### Excerpt provided
— Start —
Asbury Park
STANDING near the empty corner of Kingsley and Fourth on a bright afternoon
as another summer was draining away, Dennis Dubrow got that wistful look in his
eyes that people here tend to get when they start talking about what Asbury Park
once was, when everybody was younger and nobody believed the summers would ever
end.
“Riding the circuit, on a summer night, around and around,” he said, nodding
toward the wide, untrafficked boulevard as if he could conjure again the slow
parade of cruising cars — a mile down Kingsley and then, one block over, a mile
back up Ocean Avenue along the back side of the boardwalk, and then around again
and again until you found what you were looking for.
Looming now between Mr. Dubrow and the boardwalk was the ragged landscape of
change: dirt hills, rubble mounds, utility trenches and shiny, hopeful signs
announcing new condominium towers. A pile driver beat a slow, steady bass line.
Behind him stood the old vaudeville theater from which he had just emerged — the
long-dormant Baronet, which Mr. Dubrow helped to open again as a $2 movie house
a few weeks ago, and which the City Council, at its meeting on Wednesday night,
may vote to seize by eminent domain.
“We saved a little bit of Asbury Park’s history here,” he said. “What’s going
to happen now, I don’t know.”
The Baronet and its two neighbors on an otherwise barren block have emerged
as the site of the latest skirmish in the long-running battle over Asbury’s
future. Next door is the Fast Lane, the shuttered nightclub where an impossibly
young U2 once played and where an unknown Jon Bon Jovi once
opened for Mr. Dubrow’s own long-forgotten band. Next door to that is Asbury
Lanes, a bowling alley that at night becomes a retro-hipster music scene, with
punk-rock karaoke nights and bands on a stage set up over the four middle lanes.
But the businesses stand in the way of the city’s ambitious waterfront
redevelopment plan, adopted with much fanfare and optimism in 2002 after two
decades of limbo — two decades during which corrupt officials, a bankrupt
developer, dueling lawsuits and economic uncertainty left this once-grand resort
to molder and crumble. The condos going up near the boardwalk are the first of
more than 3,000 planned for the waterfront, including the Baronet’s block.
“You can’t do the plan unless you’ve got the land,” said Deputy Mayor James
Bruno, an Asbury native and retired firefighter who, like many other longtime
residents, says he believes his hometown has endured too many rough years and is
not inclined to throw roadblocks in the way of the waterfront developer, Asbury
Partners. “We have an agreement with Asbury Partners — if they need properties
for eminent domain, we have to take them.”
— End —
[Stored records]
— Start —
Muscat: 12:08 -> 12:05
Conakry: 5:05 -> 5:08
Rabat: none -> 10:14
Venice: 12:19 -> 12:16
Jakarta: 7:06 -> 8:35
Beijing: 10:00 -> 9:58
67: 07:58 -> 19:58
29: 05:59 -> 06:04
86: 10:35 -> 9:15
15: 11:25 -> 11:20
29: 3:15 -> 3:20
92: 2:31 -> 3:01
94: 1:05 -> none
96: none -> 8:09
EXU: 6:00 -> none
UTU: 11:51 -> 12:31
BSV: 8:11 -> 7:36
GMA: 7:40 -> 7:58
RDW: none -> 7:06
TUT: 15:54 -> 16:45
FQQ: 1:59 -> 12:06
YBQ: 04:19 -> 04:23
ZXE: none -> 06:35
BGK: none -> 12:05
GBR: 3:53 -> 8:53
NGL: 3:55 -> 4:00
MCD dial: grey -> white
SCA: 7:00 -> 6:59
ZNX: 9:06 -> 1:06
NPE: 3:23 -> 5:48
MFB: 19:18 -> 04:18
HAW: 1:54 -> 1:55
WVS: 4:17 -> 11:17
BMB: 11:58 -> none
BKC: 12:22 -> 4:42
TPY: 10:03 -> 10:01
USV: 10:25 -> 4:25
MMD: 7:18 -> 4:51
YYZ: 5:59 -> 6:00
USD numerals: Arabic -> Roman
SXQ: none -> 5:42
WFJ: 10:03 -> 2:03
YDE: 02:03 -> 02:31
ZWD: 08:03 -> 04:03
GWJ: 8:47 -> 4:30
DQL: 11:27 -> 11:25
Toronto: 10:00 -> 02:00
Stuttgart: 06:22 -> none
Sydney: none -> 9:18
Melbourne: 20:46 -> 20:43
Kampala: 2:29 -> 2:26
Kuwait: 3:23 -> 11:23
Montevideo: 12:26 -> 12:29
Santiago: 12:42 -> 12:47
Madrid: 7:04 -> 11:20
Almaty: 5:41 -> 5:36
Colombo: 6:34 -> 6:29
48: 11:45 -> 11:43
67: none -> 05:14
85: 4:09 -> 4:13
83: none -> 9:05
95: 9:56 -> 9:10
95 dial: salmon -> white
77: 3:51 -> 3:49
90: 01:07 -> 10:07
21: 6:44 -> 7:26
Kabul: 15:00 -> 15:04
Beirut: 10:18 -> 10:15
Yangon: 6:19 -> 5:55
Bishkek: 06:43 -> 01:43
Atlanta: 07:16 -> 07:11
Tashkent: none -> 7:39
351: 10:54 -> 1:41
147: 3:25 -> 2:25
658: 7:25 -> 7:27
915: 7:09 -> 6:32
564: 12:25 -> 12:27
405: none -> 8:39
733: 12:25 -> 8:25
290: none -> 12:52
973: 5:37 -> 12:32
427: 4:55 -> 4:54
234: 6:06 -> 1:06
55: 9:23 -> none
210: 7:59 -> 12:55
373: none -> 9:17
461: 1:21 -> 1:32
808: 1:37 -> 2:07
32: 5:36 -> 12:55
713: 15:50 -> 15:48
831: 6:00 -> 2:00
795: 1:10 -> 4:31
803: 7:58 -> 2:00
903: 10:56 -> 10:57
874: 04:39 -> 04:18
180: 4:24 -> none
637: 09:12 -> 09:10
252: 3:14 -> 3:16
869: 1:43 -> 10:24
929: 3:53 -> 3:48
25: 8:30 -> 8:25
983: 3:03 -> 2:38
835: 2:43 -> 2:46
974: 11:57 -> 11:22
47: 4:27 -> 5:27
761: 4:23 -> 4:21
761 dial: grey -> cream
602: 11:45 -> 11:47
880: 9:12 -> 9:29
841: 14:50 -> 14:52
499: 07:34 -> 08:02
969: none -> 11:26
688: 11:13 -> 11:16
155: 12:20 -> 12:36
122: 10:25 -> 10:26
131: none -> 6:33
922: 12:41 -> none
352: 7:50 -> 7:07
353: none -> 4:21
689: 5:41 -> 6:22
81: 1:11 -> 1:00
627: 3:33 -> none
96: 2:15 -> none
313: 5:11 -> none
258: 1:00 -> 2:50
— End —
### List of tasks
a. According to the Asbury Park article, what kind of business is Asbury Lanes?
b. Transcribe the stretch of the Asbury Park article from "Looming now between" through "by eminent domain.".
The material has no connection to the Asbury Park article.

### Response list
a. It is a bowling alley that becomes a retro-hipster music scene at night.

b.
Looming now between Mr. Dubrow and the boardwalk was the ragged landscape of
change: dirt hills, rubble mounds, utility trenches and shiny, hopeful signs
announcing new condominium towers. A pile driver beat a slow, steady bass line.
Behind him stood the old vaudeville theater from which he had just emerged — the
long-dormant Baronet, which Mr. Dubrow helped to open again as a $2 movie house
a few weeks ago, and which the City Council, at its meeting on Wednesday night,
may vote to seize by eminent domain.